Not entirely praising the digital transformation of the industry, the former Estonian president also laid out the potential threats and risks of digitized vehicles.

The first security risk digitization poses, according to him, is that "autonomous cars and trucks connected to the internet can be prone to hacks and malware attacks, which is a major issue today."

The second problem comes with the necessity of transforming transportation infrastructure. Autonomous trucks made redesigning roads necessary so as to ensure that these vehicles can function properly. Ilves raised another point those willing and excited about the digital transformation should ponder, insurance.

"Who will be liable for an accident caused by an autonomous vehicle? The owner of the vehicle, the company which used it or the authority that allowed the use of that vehicle," Ilves asked, and brought up the issue of job losses, a prospect far more worrisome for the workers in the industry.

Mapping out global action on driver jobs, legal issues

"Governments must consider ways to manage the transition to driverless trucks so as to prevent potential disruption from job losses," underscored a recent report published by the International Transport Forum in association with the European Automobile Manufacturers' Association (ACEA) and the International Transport Workers' Federation.
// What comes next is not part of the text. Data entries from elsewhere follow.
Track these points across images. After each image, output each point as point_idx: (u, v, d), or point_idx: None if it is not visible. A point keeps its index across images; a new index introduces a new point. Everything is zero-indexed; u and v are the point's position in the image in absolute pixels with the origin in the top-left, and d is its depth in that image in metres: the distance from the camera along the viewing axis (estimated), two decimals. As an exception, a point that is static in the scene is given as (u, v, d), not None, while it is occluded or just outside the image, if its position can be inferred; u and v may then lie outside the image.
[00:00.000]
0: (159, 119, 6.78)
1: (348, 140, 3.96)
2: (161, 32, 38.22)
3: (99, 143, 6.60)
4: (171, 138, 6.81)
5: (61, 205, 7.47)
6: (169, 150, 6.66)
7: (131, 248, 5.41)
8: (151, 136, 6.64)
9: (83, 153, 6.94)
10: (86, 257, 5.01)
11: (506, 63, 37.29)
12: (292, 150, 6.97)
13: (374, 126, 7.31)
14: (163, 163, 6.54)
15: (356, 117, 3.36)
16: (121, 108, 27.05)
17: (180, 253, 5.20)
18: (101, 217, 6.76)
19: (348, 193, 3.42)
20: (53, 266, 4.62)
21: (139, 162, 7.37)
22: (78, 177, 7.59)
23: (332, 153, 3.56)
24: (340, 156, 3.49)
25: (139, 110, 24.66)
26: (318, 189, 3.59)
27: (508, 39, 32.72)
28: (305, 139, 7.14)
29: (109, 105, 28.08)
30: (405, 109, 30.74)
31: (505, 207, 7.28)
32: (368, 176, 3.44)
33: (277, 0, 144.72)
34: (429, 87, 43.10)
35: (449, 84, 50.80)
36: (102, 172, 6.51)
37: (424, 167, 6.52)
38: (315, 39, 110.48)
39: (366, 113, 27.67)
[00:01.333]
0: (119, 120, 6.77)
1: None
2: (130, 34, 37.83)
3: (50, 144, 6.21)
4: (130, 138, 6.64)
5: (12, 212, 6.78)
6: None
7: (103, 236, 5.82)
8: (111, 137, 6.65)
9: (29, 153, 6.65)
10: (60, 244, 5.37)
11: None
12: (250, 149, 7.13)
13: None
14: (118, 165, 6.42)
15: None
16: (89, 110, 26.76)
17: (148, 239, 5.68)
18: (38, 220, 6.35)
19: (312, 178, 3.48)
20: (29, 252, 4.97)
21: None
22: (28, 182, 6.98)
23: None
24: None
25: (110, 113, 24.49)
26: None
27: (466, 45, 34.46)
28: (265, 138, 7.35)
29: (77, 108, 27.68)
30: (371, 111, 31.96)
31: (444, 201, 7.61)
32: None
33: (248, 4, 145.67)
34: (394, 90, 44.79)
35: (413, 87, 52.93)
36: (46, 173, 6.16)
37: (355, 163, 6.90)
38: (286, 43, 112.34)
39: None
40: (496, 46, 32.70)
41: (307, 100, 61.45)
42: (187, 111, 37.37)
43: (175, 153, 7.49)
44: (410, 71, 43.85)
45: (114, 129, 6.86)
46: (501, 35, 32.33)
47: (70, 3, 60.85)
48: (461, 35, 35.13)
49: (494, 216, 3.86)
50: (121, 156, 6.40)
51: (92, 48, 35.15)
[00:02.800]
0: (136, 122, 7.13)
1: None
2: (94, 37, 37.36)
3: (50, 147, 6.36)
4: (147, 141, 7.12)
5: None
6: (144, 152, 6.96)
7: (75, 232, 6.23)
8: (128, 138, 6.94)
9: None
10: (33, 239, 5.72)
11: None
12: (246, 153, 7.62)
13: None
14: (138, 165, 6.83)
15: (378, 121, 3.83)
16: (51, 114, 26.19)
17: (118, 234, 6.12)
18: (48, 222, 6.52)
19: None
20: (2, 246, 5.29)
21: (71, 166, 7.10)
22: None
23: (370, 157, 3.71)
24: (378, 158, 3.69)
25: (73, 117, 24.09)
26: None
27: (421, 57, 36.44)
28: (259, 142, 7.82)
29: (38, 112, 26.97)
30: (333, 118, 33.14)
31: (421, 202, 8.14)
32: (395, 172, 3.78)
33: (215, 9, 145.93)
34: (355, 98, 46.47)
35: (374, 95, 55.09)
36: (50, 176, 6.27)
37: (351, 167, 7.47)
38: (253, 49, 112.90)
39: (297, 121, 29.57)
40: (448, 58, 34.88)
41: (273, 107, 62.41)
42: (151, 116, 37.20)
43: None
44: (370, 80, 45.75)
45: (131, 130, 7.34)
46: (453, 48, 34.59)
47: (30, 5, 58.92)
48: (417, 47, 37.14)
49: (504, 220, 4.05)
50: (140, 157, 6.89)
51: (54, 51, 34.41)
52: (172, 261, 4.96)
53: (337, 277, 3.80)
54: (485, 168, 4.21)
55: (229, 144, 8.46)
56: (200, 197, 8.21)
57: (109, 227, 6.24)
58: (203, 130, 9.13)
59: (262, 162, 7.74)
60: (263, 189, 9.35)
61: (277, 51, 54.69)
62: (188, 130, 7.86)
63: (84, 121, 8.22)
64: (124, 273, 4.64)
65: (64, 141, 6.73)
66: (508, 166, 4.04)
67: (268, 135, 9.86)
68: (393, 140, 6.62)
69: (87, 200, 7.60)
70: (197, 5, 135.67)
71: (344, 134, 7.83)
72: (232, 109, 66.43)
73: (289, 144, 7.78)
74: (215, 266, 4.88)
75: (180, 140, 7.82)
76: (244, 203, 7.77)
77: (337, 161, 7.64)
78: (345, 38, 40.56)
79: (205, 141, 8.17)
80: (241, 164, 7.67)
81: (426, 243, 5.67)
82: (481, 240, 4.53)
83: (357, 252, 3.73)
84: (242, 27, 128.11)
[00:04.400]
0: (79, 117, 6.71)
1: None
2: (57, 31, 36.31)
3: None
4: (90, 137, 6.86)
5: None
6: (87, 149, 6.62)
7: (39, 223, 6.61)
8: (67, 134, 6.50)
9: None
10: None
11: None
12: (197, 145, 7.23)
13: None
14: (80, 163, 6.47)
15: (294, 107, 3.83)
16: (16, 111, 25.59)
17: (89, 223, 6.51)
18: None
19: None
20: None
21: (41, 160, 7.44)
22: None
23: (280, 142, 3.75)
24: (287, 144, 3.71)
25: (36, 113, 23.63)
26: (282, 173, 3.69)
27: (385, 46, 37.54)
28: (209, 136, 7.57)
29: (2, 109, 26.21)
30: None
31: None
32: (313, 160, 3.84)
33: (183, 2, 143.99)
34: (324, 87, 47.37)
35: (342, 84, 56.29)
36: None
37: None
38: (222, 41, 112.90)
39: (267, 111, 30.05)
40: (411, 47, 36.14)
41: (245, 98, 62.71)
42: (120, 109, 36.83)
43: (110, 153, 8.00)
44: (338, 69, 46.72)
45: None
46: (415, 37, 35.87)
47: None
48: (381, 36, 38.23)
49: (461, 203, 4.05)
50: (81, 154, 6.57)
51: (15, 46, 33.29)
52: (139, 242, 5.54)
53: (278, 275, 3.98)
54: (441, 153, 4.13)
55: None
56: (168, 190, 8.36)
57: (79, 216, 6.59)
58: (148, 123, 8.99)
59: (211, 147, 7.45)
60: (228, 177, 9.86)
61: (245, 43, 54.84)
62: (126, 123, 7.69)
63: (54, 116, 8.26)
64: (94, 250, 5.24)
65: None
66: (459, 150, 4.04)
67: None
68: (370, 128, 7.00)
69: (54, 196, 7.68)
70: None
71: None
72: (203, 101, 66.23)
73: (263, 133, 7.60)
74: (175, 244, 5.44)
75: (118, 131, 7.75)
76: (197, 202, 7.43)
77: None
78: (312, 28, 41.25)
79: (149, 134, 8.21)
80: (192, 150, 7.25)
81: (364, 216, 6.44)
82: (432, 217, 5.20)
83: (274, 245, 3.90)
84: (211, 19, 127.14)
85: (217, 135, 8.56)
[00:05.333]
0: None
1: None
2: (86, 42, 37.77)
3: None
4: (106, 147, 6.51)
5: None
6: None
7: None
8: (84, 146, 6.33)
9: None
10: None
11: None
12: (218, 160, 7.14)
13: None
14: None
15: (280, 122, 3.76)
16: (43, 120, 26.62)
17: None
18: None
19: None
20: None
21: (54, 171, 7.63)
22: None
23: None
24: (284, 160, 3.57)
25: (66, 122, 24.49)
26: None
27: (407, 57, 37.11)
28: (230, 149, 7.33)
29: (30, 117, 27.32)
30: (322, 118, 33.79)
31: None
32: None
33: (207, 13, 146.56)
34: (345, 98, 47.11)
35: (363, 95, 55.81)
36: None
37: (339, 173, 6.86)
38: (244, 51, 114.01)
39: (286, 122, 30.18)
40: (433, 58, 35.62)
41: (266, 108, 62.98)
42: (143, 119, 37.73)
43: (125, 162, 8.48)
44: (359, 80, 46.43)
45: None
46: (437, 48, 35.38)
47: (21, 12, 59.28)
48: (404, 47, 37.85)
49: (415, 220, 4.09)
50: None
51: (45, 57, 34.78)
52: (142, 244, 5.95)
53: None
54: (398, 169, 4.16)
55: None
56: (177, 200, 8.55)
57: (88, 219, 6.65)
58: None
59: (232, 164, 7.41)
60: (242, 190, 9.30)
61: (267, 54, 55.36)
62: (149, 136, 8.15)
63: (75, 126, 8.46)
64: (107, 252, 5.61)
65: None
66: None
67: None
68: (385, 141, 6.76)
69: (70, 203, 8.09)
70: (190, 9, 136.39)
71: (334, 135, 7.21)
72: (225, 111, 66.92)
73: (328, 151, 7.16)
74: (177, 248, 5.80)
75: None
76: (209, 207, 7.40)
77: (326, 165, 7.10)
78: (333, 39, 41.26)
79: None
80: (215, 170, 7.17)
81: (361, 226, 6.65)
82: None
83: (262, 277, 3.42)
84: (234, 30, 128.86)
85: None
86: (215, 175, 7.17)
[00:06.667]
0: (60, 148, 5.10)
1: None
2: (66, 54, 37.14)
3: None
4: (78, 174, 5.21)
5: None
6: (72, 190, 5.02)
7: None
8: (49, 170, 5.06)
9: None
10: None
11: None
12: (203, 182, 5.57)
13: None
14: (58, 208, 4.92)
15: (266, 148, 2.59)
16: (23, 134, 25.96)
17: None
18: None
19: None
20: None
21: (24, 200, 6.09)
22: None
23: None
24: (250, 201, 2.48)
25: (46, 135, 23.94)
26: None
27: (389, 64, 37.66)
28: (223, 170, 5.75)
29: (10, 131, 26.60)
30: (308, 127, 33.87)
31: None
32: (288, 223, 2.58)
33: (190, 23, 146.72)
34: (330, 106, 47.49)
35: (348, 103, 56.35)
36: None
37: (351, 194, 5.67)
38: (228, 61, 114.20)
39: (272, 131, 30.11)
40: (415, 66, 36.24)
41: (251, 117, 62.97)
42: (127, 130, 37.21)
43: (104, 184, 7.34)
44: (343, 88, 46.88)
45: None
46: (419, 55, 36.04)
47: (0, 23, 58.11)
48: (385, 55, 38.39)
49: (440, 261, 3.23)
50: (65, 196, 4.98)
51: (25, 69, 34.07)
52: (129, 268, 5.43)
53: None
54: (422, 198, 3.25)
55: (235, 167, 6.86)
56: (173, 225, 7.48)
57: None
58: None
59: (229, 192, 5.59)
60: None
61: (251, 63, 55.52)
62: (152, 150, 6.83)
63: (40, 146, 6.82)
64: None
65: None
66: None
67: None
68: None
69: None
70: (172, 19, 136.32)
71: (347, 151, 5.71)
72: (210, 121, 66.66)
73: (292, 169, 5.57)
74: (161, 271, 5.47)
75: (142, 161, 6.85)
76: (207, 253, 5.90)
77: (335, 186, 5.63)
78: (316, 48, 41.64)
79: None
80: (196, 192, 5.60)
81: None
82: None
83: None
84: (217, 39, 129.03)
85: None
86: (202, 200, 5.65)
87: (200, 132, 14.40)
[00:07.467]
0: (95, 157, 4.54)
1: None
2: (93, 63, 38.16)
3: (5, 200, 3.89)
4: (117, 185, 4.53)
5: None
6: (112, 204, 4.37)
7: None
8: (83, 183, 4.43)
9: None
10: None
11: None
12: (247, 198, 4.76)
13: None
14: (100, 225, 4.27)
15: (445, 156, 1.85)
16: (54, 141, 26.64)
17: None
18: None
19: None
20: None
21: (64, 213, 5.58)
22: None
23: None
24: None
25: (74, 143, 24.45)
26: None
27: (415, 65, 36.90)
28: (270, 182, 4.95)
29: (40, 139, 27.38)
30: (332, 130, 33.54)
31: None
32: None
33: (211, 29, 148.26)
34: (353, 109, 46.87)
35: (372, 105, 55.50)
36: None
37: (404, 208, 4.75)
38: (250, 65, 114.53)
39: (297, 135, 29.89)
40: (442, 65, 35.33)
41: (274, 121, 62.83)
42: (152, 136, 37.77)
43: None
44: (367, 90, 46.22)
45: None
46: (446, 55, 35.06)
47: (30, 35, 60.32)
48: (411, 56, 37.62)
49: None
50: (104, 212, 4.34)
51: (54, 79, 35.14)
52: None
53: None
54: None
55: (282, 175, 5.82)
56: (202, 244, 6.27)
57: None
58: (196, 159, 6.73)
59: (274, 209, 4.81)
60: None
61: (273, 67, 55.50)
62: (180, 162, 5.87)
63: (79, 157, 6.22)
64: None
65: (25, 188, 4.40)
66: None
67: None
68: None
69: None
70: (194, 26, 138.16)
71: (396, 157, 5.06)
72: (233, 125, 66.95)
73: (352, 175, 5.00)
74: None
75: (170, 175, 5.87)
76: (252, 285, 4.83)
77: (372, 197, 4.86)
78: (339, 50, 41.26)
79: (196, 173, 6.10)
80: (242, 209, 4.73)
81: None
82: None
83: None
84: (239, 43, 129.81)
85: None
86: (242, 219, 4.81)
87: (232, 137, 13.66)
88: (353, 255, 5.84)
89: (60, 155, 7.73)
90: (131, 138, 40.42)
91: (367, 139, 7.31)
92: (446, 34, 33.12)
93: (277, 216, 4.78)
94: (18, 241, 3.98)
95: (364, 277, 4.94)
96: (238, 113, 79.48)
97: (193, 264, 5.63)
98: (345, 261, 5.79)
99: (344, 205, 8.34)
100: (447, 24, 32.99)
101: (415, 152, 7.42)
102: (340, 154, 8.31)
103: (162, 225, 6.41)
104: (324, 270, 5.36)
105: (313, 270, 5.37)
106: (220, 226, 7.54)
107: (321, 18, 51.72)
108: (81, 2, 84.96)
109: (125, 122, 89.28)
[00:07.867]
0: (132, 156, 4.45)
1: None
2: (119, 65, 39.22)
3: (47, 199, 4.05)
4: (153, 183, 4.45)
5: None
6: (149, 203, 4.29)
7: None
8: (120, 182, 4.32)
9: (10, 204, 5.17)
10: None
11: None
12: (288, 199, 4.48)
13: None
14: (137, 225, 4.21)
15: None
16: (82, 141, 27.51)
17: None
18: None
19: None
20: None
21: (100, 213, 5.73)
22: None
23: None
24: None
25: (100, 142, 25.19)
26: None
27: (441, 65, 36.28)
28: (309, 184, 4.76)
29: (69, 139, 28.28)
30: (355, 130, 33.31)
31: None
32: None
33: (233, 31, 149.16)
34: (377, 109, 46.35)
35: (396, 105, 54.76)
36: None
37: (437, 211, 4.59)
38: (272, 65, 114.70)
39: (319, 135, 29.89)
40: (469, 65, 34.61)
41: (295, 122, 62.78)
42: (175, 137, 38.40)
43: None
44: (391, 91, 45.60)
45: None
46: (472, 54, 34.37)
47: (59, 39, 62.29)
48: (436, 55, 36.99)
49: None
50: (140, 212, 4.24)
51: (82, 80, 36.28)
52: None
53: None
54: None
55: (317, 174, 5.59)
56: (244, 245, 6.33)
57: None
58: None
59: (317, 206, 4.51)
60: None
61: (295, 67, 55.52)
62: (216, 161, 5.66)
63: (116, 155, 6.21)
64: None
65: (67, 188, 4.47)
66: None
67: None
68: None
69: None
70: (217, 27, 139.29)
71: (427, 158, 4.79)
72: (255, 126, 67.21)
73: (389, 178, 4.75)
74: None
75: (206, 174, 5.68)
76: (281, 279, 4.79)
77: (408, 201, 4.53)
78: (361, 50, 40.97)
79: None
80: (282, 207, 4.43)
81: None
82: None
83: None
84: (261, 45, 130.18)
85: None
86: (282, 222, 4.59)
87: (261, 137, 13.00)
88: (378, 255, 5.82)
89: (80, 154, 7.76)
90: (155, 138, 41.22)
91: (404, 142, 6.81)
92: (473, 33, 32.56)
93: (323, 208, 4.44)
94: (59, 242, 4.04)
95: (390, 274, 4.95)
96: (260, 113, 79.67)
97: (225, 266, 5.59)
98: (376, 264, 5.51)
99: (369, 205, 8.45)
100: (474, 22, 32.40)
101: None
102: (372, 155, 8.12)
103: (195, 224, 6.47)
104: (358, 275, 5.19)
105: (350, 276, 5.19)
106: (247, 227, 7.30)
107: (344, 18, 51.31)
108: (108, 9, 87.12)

The report acknowledges that self-driving trucks will help save costs, lower emissions and make roads safer, in addition to addressing a shortage of personnel, a problem for the road transport industry. However, the report reveals that automated trucks cold reduce the demand for drivers by 50 to 70 percent in the U.S. and Europe alone by 2030.

"Driverless trucks could be a regular presence on many roads within the next 10 years. Self-driving cars already operate in controlled environments like ports or mines. Manufacturers are investing heavily in automation, and many governments are actively reviewing their regulations. Preparing now for a potential negative social impact of job losses will mitigate the risks in case a rapid transition occurs," said José Viegas, Secretary-General of the International Transport Forum at a press conference unveiling the report.

In order to mitigate the social and legal impacts of automated trucks, governments were advised to institute an efficient working mechanism to shape the transition to driverless trucks and introduce harmonized rules or legislative work. However, as the former Estonian president highlighted, job losses are only one aspect of the automated transport industry. Governments around the world have a lot to work on to satisfy the social, legal and political demands of the digitized transport industry.

It seems that governments do not only vie with one another to preserve the international balance of power, but they are also obliged to play the same game with autonomous vehicles, the new members of the digital world.